South Korea has reached a deal with the United States to extend the range of its missiles to cover all of North Korea. The move is expected to raise tensions between Seoul and Pyongyang.

https://p.dw.com/p/16Lqr
(FILE) A view of the North Korea's Scud-B missile (C) and USA Hawk surface to air missiles (front) at the Korea War Memorial Museum in Seoul, South Korea
Image: picture-alliance/dpa

South Korea's national security advisor said the deal would allow the country's military to deploy missiles with a range of up to 800 kilometers (500 miles).

"The biggest purpose of the revision is to deter military provocations by North Korea," Chun Yung-Woo told reporters in the capital, Seoul.

Chun added that the two sides had agreed to maintain the maximum payload for the missiles at 500 kilograms (1,102 pounds). A defense ministry official said warheads of this size were powerful enough to destroy or seriously damage several soccer stadiums at one time.

The South Korean government needed the US to agree to the change, due to an agreement it signed in 2001. Seoul is one of 34 signatories to the Missile Technology Control Regime, which had restricted it to deploying rockets of a maximum range of 300 kilometers. Seoul accepted the restrictions in its missiles in return for a US “umbrella” against a possible nuclear attack from the North. The US has more than 28,000 troops stationed in the South.

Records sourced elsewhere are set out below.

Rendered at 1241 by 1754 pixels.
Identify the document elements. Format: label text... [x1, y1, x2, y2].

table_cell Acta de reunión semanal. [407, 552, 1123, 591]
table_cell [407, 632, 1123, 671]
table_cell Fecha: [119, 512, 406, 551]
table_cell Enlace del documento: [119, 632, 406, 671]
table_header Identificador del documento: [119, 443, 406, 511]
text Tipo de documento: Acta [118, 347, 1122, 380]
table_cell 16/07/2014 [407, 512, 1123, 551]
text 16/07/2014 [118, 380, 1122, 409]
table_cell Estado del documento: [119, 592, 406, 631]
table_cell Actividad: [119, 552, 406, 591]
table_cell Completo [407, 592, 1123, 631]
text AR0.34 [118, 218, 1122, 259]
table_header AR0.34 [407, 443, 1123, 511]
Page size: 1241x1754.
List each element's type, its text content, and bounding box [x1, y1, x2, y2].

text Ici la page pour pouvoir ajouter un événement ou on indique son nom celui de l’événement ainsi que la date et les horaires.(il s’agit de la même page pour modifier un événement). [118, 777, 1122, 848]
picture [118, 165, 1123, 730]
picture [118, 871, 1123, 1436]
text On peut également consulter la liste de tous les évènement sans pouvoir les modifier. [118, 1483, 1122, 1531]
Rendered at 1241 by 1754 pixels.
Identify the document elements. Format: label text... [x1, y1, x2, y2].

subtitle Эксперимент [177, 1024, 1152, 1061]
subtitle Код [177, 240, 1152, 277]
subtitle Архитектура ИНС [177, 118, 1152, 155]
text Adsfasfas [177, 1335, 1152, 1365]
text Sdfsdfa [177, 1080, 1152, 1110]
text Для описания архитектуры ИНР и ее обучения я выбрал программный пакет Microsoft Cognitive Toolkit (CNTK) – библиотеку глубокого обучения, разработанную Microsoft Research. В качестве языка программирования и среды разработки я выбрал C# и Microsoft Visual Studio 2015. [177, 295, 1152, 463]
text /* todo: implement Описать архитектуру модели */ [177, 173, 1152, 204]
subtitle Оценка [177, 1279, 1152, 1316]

There was no immediate comment on Sunday's agreement from Washington, but US officials have previously said that South Korea merits special conditions due to the threat posed by the North.

Seoul says it has intelligence that suggests that Pyongyang has about 1,000 missiles, all of which are capable of hitting all of South Korea. The extension announced on Sunday means that Seoul now has the missile capability to hit targets all over North Korea. The extension also brings parts of Japan and China to within range of South Korean missiles.

North and South Korea remain technically at war despite a truce that ended their 1950-53 conflict. Six-party talks aimed at persuading Pyongyang to give up its nuclear weapons program ground to a halt four years ago.

Tensions on the Korean peninsula rose in April, after a failed rocket launch by the North. Pyongyang said the test was part of research aimed at putting a satellite into orbit. However, both Washington and Seoul expressed suspicions that it was actually part of a move to upgrade its ballistic missile technology.